One of these major concerns is the requirement to physically file for VAT refunds at the BIR’s VAT Credit Audit Division (VCAD) in Quezon City.
“This is the exporter/taxpayers’ money that they are refunding. Imposing difficult processes is not fair, considering that there is cost of money and the negative impacts on their cash flows, particularly of MSMEs,” he pointed out.
He suggested that until an electronic system for filing is developed, the BIR should decentralize the processing of VAT refunds by setting up VCAD branch offices that can decide and act on VAT refund applications and even release the funds.
Another issue raised is the need to keep and duplicate voluminous documents, which companies regard as yet another unnecessary and additional process that transfers the burden of proof on their shoulders.
Ortiz-Luis suggested that the BIR instead issue rules on the automatic assessment of VAT refunds where input VAT exceeds output VAT in the case of MSME exporters without further need for separate forms and supplementary evidence.

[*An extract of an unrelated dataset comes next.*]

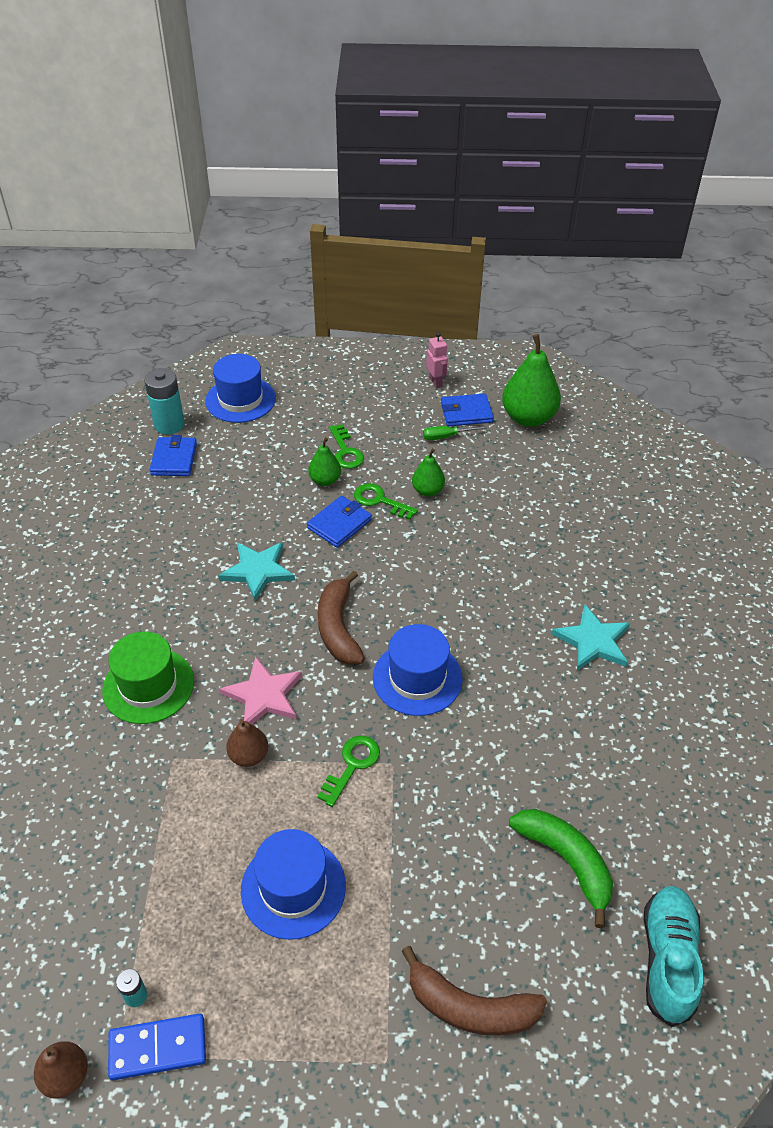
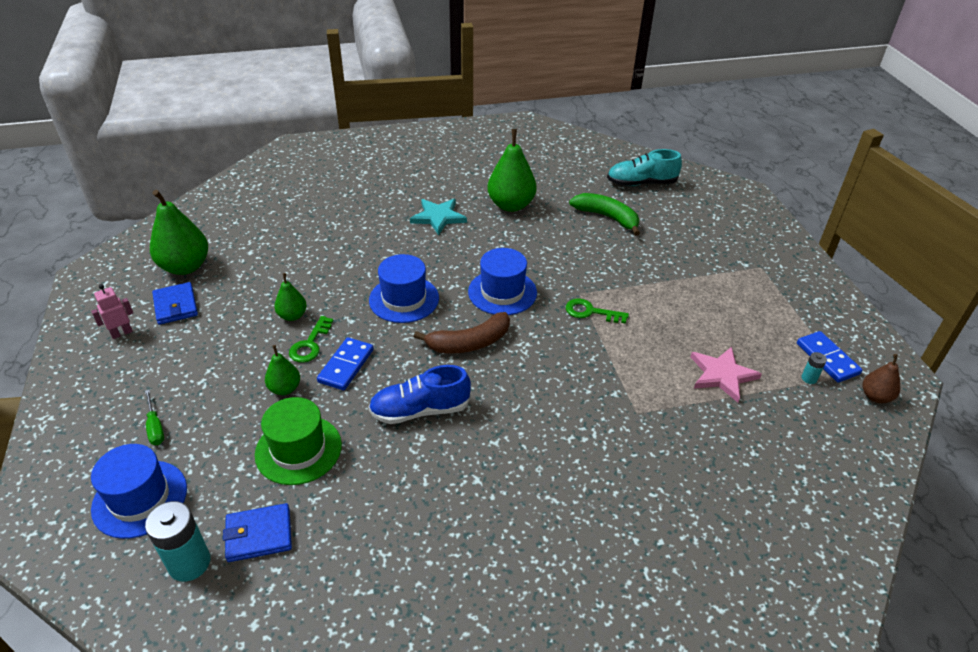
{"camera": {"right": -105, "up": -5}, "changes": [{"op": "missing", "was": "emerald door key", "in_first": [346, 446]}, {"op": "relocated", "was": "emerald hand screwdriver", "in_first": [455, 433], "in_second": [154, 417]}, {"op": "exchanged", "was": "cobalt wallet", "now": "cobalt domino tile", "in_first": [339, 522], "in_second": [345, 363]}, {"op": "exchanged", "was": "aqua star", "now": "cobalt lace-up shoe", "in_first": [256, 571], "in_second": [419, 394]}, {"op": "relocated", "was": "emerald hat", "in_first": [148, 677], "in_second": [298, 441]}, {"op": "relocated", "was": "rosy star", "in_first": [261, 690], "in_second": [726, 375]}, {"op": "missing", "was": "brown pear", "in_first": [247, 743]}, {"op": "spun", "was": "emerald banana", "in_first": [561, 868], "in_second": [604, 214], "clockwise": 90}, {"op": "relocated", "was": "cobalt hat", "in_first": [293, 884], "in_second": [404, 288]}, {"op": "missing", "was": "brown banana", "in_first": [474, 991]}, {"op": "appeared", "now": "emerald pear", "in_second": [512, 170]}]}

“Exports account for some 30% of the country’s GDP and failures in this refund system will be a disincentive to exporters,” he said.
Also being questioned is the linking of incentives to the Strategic Investments Priorities Plan (SIPP), as the trade leader said the priority investment sectors may change depending on leadership.
Under the Corporate Recovery and Tax Incentives for Enterprises (CREATE) law, an SIPP should be drafted that will identify priority projects or activities that shall receive incentives from the government.
Exporters/exports should be a permanent beneficiary under the SIPP, Ortiz-Luis stated.
Furthermore, enterprises are pushing to have a provision included in RR 9-2021 on the full VAT refund in cash—not in the problematic tax credit certificates—within the 90-day timeframe for BIR to process and grant claims for VAT refunds.
“An efficient refund system through cash will help lessen the burden of this new policy,” he said.
And to avoid the reported anomalies that have hounded the VAT refund system, he said “a system of track-and trace will easily address this problem without disrupting the status quo especially exporters who are already [under] so much pressure.”
The policy was one of the major topics in the recent PHILEXPORT General Membership Meeting where member-exporters expressed frustration, anger and confusion on this new directive, noting that it seems to facilitate convenience for regulators in plugging issues such as smuggling, while leaving exporters and MSMEs to address the negative impacts on them.
Exporters also noted that the pro-export and pro-MSME statements by the government leave much to be desired, since regulations such as this provide contradictory impacts on them.
PHILEXPORT has opposed the imposition of VAT on exports during consultations on the TRAIN Act, which took effect in 2018. It pointed out that taking away the zero VAT rating for indirect exports would hurt the entire export community and the local industries the Department of Trade and Industry is trying to develop and strengthen.